*Text passage*
## begin
By Lieutenant Dustin League, U.S. Navy
Leadership is the lifeblood of the U.S. Navy. There is nothing that can be attributed to a person that is more highly valued, lauded, or sought after in our organization. From the first day of boot camp to every change of command and retirement ceremony, leadership is preached as the ultimate personal quality. For a term we use so freely, we also spend an inordinate amount of time debating its nature. Because it is the core tenet of our organization, one might expect that we had solved the puzzle by now. Instead, we argue over whether it can be taught or is innate, how can it be intrusive or empowering, and what other traits contribute to it. What is it about leadership that makes it so much harder to define than the attributes so often associated with it, such as charisma, efficiency, intelligence, ambition, and morality?
I believe we struggle to find a common definition because we all relate to leadership in different ways. We all choose our heroes and grapple with the question of leadership through their example. Those heroes may be personal—family members or those with whom we have served—or historical, even drawn from fiction. It is only natural that we gravitate toward heroic models that resonate for different reasons, but because of this we have failed to find a concise definition.
My father is a carpenter and architect, and my education was in physics and engineering. By temperament and training, I prefer to deal with root causes and fundamental principles, building up from them instead of applying individual cases across a broad spectrum. While it is possible to find success in leadership by emulating predecessors, imitation does not substitute for genuine understanding. To truly grasp leadership, I have embarked on a journey to find its root principles. History and literature gave me models to follow and heroes toward whom to aspire, but it was in philosophy—the philosophy of the Meditations—that I found the fundamental nature of leadership: selflessness.
Historical heroes fail to illuminate ideal leadership because they are never perfect. For every great leader used as an example, there are flaws. We build up the “great men” and women by cherry-picking their success and positive attributes, while pushing their failings into the corners. Lord Horatio Nelson is lauded for his inspiring command at sea and his victories over the French, but his affair with Lady Hamilton—surely a failure of loyalty and honesty—are glossed over. Some argue that his personal failings are immaterial to any discussion of his leadership ability. But if that is the case, why did General David Petraeus suffer such a backlash when his extramarital affair was discovered? Similarly, if we were to hold up General Stanley A. McChrystal for his battlefield leadership, any discussion would have to separate his positive attributes from his lapses in judgment portrayed in the Rolling Stone article that ended his military career.
## end
*Raw data*
## begin
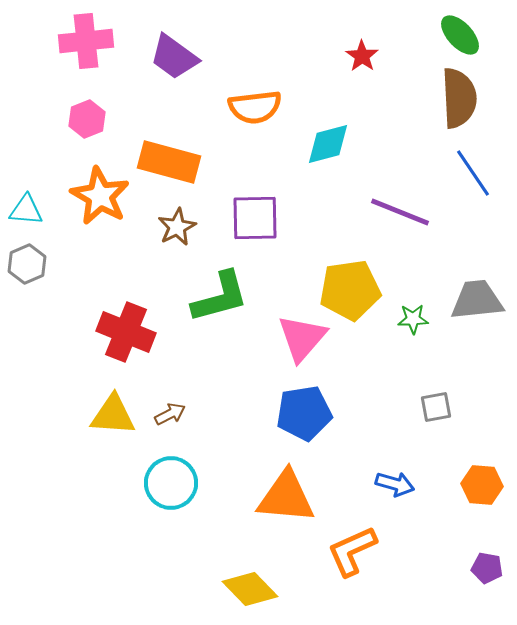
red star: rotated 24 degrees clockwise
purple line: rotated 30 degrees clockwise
## end
*Things to do*
**1.** In the essay on leadership, what does the author name as the fundamental nature of leadership found in the philosophy of the Meditations?
**2.** Carry on the essay on leadership from its last sentence.

*Outputs by task*
**1.** Selflessness.

**2.**
No individual throughout history can stand up to intensive scrutiny without having some flaw or failing revealed. So there is no perfect, single example on which to base our idea of leadership. We are forced either to ignore unpalatable traits in our heroes or study them piecemeal, putting the laudable to one side and the disgraceful to the other. George Washington and Thomas Jefferson both kept slaves; John Paul Jones was fired from Russian service over accusations of rape and admitted to employing a prostitute; Admiral Hyman G. Rickover was abusive to subordinates and insubordinate to the civilian authorities over him. Even legendary and mythical figures fail to live up to the ideal: the stories of King David gave us the Bathsheba Syndrome, and King Arthur was slain by the offspring of his own incest. This is not to say that these were not good leaders, but instead to show that none of them embody the perfect ideal of leadership. For me, trying to become the best leader I could by looking to historical models felt like trying to build a cathedral by looking at pictures of St. Peter’s Basilica and copying it: even though I could make a façade that was similar, I could never hope for it to survive if I didn’t understand the architectural principles involved.
Of course, the study of historical leadership models is not without merit. They serve a necessary purpose in translating the ideal into a more concrete and teachable mode, but it is important to understand their limitations. History should also not be our only source for material, because it comes fraught with all the petty failings of real individuals. Better, in some ways, are examples drawn from literature and the arts, because there individuals can be formed without defects or flaws; they are the architect’s concept drawing rather than the blueprint or the building.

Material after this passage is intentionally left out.